Prisonniers du passage / Chowra Makaremi, Matthieu Parciboula


Couverture de l'album   

    « Toutes les réformes successives, toujours dans le même sens… dépouiller les gens de leurs droits, éloigner les juges. Depuis 30 ans, l’ Anafé ne cesse de dénoncer les mêmes choses rapport après rapport. On ne peut pas enfermer dignement. » L’Anafé (Association Nationale d’Assistance aux Frontières pour les Etrangers) a été créée en 1988 en réaction aux circulaires Pasqua donnant à la police des frontières la latitude de refuser des voyageurs disposant de tous les documents requis, mais « soupçonnés » de projet d’immigration illégale. Les zones d’attentes, elles, datent de 1992, mais il faudra attendre 2004 pour que les associations (Anafé et Croix-Rouge) puissent pénétrer dans ces zones d’attente constuites dans les aéroports parisiens (et pouvant accueillir des étrangers non-admis en France pendant une durée pouvant aller jusqu'à 26 jours - avant de pouvoir déposer une demande d’asile ou d’être refoulés). Chowra Makaremi, anthropologue, chercheuse au CNRS, elle-même immigrée en France quand elle avait dix ans, intervient en zone d’attente depuis plusieurs années, et elle a décidé de faire connaître cette expériences à travers une bande dessinée réalisée avec Matthieu Parciboula. Le résultat est un documentaire graphique passionnant, jalonné de textes explicatifs pour compléter la compréhension de la situation. C’est aussi un bouleversant témoignage de parcours bousculés : celui de Kadiatou, qui a donné tout son héritage dans l’espoir de rejoindre sa cousine en France, et dont le voyage passera par Kiev, sans qu’elle puisse comprendre pourquoi on lui prend tout. Celui de Jana, abandonnée dans l'aéroport de Roissy avec ses deux jeunes enfants par un passeur indélicat. Celui de Yoones Mesri, palestinien qui ne comprend pas un mot de français et qui se rêve encore parmi ses moutons tandis que la police française le renvoie vers sa destination de provenance... Hanoi.

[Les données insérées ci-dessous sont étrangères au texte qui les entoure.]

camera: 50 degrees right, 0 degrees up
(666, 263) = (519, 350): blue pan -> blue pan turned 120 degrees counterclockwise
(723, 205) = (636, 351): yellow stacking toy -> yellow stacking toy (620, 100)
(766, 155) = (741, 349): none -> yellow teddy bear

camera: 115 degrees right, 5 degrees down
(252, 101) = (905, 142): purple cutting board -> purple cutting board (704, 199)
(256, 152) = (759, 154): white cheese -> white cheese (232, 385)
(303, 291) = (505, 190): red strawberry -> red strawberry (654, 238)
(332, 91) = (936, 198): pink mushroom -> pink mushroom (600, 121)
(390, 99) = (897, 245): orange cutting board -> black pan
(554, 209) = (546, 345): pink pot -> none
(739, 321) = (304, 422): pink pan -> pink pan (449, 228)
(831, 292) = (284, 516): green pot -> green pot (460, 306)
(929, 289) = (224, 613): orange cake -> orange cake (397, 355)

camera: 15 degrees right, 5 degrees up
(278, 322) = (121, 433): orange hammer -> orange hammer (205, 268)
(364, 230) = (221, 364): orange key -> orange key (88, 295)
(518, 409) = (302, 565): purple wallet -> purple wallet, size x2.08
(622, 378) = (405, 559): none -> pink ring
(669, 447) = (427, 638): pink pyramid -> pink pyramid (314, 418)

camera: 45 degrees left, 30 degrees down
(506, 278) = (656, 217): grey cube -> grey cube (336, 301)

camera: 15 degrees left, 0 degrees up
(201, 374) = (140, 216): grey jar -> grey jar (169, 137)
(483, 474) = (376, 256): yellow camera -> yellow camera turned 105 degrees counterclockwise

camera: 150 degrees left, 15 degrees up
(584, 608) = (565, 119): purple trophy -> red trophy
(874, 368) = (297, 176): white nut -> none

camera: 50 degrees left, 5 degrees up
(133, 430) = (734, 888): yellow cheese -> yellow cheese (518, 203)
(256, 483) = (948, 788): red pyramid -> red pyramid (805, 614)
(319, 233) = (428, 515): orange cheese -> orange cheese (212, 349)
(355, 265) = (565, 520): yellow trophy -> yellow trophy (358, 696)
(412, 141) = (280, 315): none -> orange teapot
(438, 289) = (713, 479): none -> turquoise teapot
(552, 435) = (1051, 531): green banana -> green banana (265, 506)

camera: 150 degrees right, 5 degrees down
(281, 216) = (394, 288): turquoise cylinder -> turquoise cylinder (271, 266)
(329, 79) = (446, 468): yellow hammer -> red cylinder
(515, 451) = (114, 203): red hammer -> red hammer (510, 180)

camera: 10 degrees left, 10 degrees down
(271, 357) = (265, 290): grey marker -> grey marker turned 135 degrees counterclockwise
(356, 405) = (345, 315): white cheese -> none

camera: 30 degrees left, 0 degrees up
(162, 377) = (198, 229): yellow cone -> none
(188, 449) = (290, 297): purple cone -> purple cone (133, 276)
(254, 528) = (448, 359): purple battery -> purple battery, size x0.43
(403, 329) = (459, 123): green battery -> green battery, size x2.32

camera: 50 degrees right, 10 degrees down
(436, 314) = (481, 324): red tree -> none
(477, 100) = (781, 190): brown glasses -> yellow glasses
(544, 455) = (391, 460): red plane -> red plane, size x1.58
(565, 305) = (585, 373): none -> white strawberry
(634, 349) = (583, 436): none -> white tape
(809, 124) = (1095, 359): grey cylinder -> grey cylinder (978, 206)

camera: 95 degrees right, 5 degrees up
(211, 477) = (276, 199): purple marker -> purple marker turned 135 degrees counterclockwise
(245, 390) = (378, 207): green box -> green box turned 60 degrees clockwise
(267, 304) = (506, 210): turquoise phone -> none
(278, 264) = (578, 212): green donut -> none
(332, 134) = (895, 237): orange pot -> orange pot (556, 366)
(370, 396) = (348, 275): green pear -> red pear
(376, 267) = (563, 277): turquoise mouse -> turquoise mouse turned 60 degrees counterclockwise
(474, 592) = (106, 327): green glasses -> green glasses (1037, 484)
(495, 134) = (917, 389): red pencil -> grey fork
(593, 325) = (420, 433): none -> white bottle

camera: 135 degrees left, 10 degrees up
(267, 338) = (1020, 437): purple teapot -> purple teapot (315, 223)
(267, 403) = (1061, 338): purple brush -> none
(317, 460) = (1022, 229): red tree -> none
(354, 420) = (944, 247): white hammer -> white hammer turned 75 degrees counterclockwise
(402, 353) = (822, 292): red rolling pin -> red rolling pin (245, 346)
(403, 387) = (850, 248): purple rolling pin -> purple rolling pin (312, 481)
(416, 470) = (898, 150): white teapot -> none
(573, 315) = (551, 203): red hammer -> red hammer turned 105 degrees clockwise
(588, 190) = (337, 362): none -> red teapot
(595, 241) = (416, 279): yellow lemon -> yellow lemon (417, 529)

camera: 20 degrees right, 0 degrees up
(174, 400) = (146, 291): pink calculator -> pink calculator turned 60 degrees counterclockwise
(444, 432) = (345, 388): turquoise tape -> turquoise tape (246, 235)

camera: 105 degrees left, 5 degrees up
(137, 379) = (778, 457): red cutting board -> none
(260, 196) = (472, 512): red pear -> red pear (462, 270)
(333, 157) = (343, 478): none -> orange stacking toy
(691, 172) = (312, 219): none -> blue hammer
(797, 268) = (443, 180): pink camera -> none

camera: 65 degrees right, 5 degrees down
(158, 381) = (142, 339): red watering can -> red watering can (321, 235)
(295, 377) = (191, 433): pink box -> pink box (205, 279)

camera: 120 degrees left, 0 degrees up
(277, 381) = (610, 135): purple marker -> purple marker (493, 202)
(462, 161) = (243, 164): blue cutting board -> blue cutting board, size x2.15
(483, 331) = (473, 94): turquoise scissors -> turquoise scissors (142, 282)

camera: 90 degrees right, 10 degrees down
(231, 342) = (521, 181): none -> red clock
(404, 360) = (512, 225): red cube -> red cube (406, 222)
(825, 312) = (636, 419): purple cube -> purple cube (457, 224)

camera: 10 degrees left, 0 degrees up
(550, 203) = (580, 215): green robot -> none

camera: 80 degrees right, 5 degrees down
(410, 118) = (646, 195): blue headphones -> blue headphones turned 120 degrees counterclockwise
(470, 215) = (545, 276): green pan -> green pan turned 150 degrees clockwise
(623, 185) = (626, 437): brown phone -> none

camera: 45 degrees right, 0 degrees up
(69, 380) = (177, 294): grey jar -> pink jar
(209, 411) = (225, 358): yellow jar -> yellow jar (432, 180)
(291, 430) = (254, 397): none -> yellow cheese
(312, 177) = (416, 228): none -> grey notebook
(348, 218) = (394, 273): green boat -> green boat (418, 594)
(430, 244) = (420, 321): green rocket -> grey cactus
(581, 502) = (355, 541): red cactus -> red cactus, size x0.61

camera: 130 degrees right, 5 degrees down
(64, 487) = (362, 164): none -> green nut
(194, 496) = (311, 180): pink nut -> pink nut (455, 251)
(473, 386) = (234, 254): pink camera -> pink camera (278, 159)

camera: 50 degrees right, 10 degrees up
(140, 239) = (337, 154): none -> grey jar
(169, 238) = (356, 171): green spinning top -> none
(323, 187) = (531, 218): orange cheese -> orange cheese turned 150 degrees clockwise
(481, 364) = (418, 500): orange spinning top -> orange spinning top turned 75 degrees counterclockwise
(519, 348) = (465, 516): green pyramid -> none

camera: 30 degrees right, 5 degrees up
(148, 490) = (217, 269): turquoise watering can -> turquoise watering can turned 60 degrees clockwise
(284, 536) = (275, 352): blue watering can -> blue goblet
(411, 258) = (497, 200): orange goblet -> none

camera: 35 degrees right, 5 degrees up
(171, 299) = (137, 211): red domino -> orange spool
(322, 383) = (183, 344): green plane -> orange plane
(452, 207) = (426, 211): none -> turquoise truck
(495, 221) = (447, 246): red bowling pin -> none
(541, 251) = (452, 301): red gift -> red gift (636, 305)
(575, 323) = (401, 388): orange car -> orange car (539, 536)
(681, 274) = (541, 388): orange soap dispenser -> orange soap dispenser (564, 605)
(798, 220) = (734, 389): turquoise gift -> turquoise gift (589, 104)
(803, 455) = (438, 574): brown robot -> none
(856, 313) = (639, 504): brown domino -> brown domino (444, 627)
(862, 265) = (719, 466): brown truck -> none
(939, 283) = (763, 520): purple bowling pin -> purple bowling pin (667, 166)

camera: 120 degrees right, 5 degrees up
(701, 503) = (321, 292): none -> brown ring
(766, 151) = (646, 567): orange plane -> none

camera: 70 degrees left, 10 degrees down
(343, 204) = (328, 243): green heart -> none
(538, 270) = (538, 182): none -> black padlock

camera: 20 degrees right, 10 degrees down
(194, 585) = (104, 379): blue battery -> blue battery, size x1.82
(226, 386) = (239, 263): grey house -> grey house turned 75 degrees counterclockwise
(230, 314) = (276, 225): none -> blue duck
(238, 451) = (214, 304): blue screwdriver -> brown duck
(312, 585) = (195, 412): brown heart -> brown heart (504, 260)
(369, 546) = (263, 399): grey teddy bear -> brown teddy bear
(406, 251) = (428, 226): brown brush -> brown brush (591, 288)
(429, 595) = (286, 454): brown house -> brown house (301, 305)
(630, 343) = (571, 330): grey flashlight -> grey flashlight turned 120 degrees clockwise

    L'absurdité du système administratif français où tout est morcelé pour éviter que les acteurs ne soient amenés à se poser trop de questions domine cette lecture. Comme sur le visage de cette jeune femme à qui on demande de signer un formulaire auquel elle ne comprend pas un mot, et qui stipule qu'on lui a expliqué qu'elle peut former un recours contre le refus d'entrer sur le territoire qu'on vient de lui signifier, qu'elle peut avertir la personne de son choix, qu'elle dispose d'un délai... Tout ceci bien évidemment n'ayant été ni traduit ni expliqué, pas même en français, alors que le formulaire doit comporter la signature d'un interprète, et détaille clairement les droits de la personne. La violation des droits, manifeste, semble être monnaire courante dans la zone d'attente. Elle semble aussi refléter l'opinion majoritaire dans la police des frontières, exprimée par plusieurs personnages dont le lieutenant Muselier : « L'Anafé, hein ? Qui vous paie ? Vous êtes là sur le dos du contribuable ? Et vous, vous en pensez quoi, de l'immigration ? Dites-moi ! Pour moi, c'est rendre service aux étrangers que de les renvoyer. Ici, ils vont finir sur le trottoir. On ne se rend pas compte, mais ici ils supplient pour avoir les aides... Ils viennent pleurer... Et chez eux, c'est des millionnaires, ils se font construire des maisons. »

    A l'heure où la question migratoire va devenir de plus en plus vive, il est important que nos élèves aient des outils pour prendre du recul par rapport aux discours majoritairement véhiculés sur le sujet. L'immigration, ce sont d'abord des histoires humaines, il est important d'en prendre conscience. Les manquements au droit, dans notre pays, sont inacceptables, pas plus que n'est justifiable le durcissement continu des règles d'accueil. Un album tel que celui-ci est nécessaire dans les CDI des lycées, pour accompagner la réflexion des élèves. Son traitement graphique plein d'humanité et sa densité documentaire en font un outil indispensable pour étayer une prise de recul sur la question migratoire.




Références :
Prisonniers du passage / Chowra Makaremi, Matthieu Parciboula. Steinkis, 2019. 18 €. 978-2-36846-251-5.